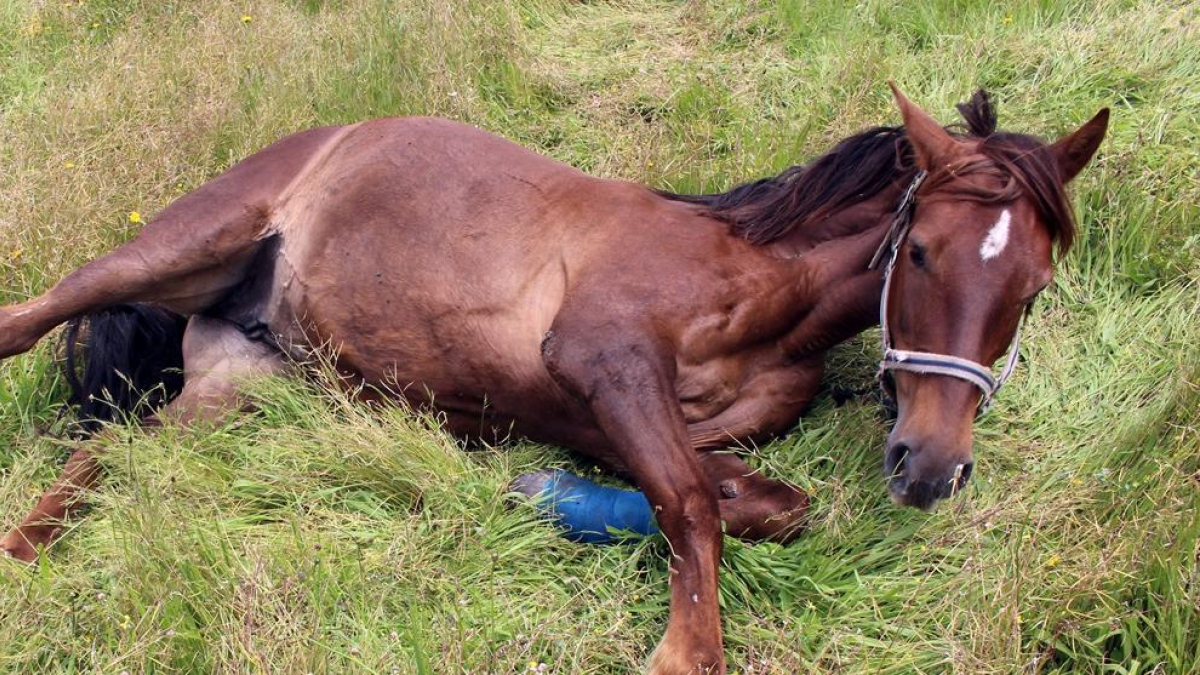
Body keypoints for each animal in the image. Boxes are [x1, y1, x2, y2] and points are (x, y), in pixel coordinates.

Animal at [0, 83, 1106, 675]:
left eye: (1034, 284)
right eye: (919, 252)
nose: (930, 467)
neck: (760, 275)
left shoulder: (623, 419)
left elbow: (748, 502)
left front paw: (547, 496)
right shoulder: (602, 359)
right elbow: (690, 505)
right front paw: (682, 649)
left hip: (246, 384)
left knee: (120, 448)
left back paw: (27, 550)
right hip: (181, 246)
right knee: (27, 325)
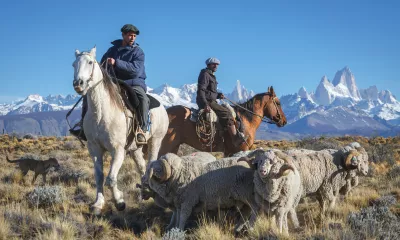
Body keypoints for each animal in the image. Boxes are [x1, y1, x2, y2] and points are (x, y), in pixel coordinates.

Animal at [72, 46, 169, 215]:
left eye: (90, 62)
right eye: (73, 64)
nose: (79, 83)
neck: (101, 113)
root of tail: (162, 106)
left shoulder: (117, 150)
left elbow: (111, 178)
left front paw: (119, 202)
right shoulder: (94, 148)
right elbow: (99, 176)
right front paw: (98, 204)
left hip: (155, 140)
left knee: (150, 164)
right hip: (135, 148)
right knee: (142, 167)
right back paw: (144, 192)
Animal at [158, 87, 286, 157]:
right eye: (278, 103)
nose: (284, 121)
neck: (246, 120)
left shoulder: (229, 152)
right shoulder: (241, 150)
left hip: (174, 146)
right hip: (166, 145)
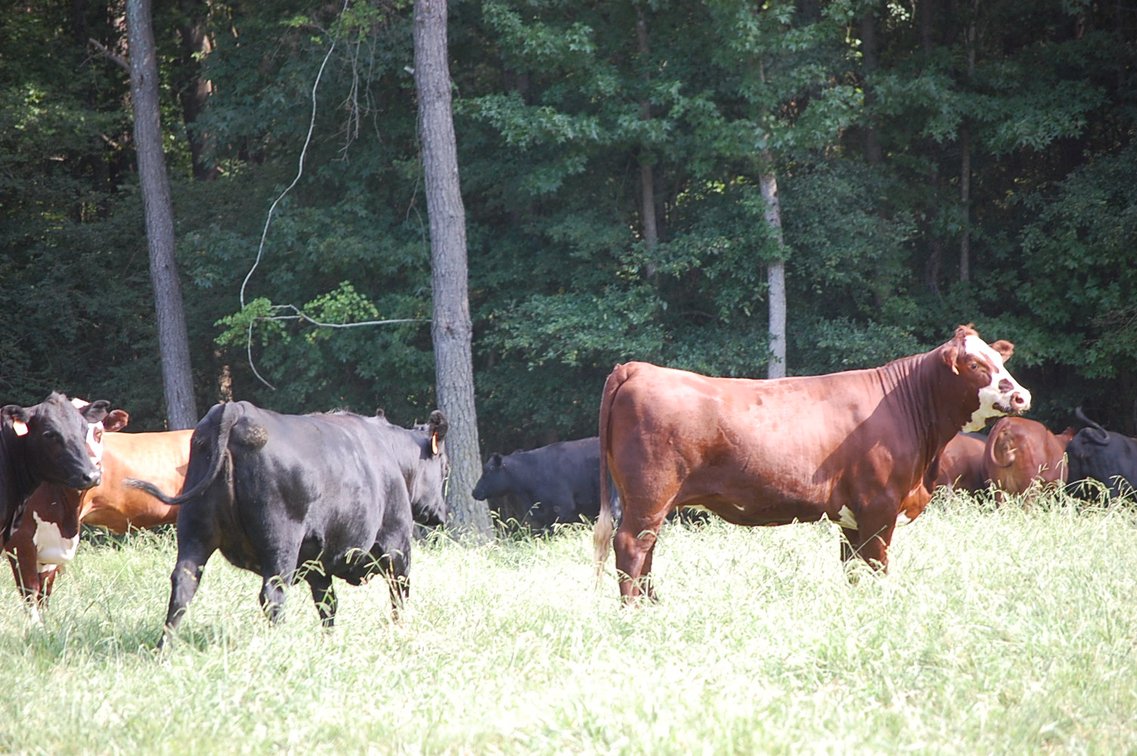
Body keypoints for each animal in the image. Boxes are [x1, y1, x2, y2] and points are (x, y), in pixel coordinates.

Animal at [128, 401, 449, 641]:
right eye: (445, 468)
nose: (442, 514)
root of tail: (236, 409)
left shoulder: (317, 563)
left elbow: (328, 605)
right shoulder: (397, 546)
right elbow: (399, 597)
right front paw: (401, 632)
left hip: (194, 531)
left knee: (183, 585)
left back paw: (164, 650)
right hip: (280, 541)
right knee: (273, 594)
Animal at [593, 325, 1031, 601]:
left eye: (1000, 361)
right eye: (975, 365)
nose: (1022, 395)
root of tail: (637, 368)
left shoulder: (852, 516)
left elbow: (853, 569)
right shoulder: (879, 507)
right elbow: (877, 565)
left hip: (647, 500)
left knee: (646, 549)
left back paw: (652, 605)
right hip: (651, 493)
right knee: (631, 545)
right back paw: (633, 611)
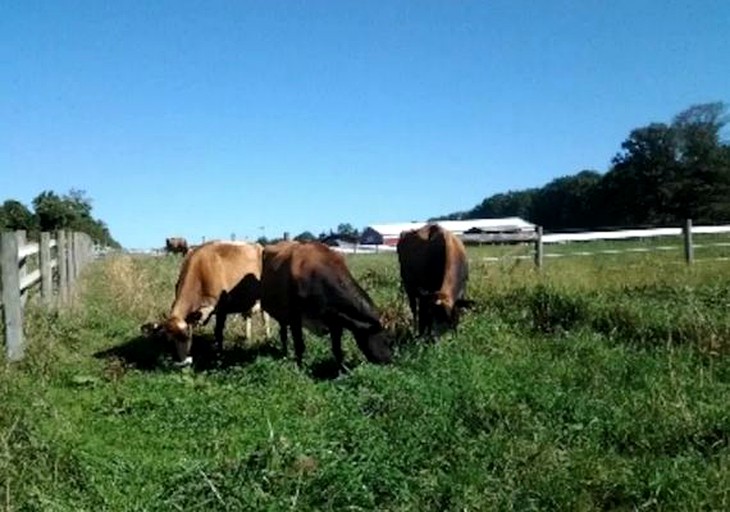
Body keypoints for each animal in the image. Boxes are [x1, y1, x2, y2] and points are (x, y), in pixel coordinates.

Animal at [141, 240, 270, 364]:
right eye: (169, 340)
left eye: (186, 336)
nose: (182, 360)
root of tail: (259, 246)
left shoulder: (222, 308)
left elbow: (218, 332)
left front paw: (219, 355)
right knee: (248, 315)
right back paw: (247, 338)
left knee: (265, 318)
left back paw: (268, 339)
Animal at [258, 240, 390, 368]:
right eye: (387, 340)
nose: (389, 360)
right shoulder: (295, 317)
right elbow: (299, 345)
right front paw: (300, 367)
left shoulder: (336, 319)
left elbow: (337, 349)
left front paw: (343, 370)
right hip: (281, 314)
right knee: (283, 334)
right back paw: (285, 354)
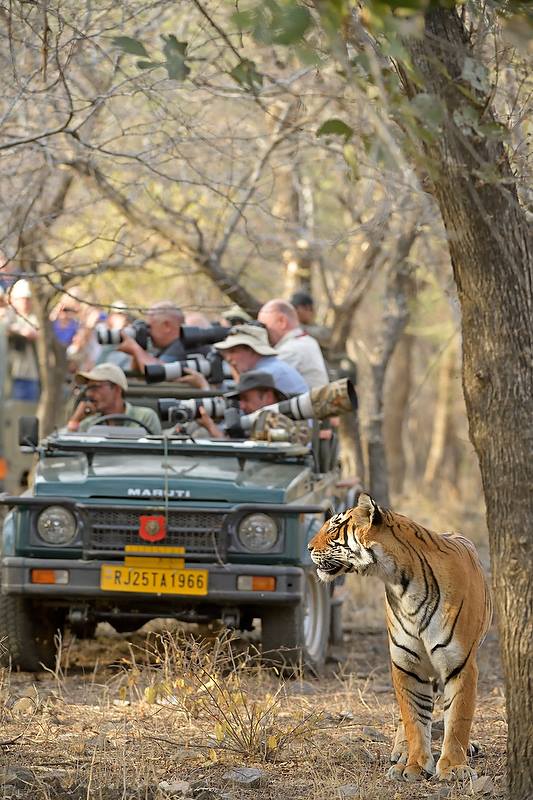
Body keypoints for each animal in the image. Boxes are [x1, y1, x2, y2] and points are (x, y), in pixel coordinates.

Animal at [308, 492, 492, 783]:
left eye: (334, 528)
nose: (307, 547)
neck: (402, 583)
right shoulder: (407, 664)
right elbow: (414, 717)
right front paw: (414, 765)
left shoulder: (460, 663)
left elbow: (458, 717)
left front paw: (453, 767)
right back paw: (401, 753)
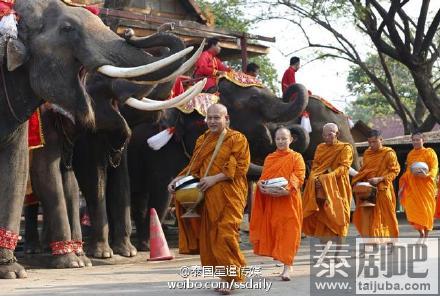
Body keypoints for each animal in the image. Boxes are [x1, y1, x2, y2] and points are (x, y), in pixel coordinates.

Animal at [0, 0, 201, 280]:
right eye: (67, 29)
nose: (129, 32)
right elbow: (59, 175)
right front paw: (94, 256)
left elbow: (49, 176)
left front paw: (86, 259)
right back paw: (33, 250)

++++++++++

Work required
Leaving out every picture, transcribe exactly the lines from the line that contains "right eye: (169, 340)" through the final line of the entries above.

Solution below
right eye: (169, 340)
left eye: (186, 336)
nose: (182, 360)
root of tail: (259, 246)
left shoulder: (222, 308)
left elbow: (218, 332)
left front paw: (219, 355)
right knee: (248, 315)
right back paw: (247, 338)
left knee: (265, 318)
left back paw: (268, 339)
Animal at [258, 240, 390, 368]:
right eye: (387, 340)
nose: (389, 360)
right shoulder: (295, 317)
right elbow: (299, 345)
right front paw: (300, 367)
left shoulder: (336, 319)
left elbow: (337, 349)
left front paw: (343, 370)
right hip: (281, 314)
right knee: (283, 334)
right back paw: (285, 354)
Body keypoints for each animal in the image. Boxes are [x1, y1, x2, y2] and points are (x, y), in pixel coordinates.

Animal at [308, 492, 492, 783]:
left eye: (334, 528)
nose: (307, 547)
neck: (402, 583)
right shoulder: (407, 664)
right elbow: (414, 717)
right front paw: (414, 765)
left shoulder: (460, 663)
left elbow: (458, 717)
left front paw: (453, 767)
right back paw: (401, 753)
Body keypoints for each animal in the image. Boxes are [x1, y1, x2, y2] and points are (x, y), in pixel coordinates.

Animal at [0, 0, 201, 280]:
right eye: (67, 29)
nose: (129, 32)
right elbow: (59, 175)
right front paw: (94, 256)
left elbow: (49, 176)
left front paw: (86, 259)
right back paw: (33, 250)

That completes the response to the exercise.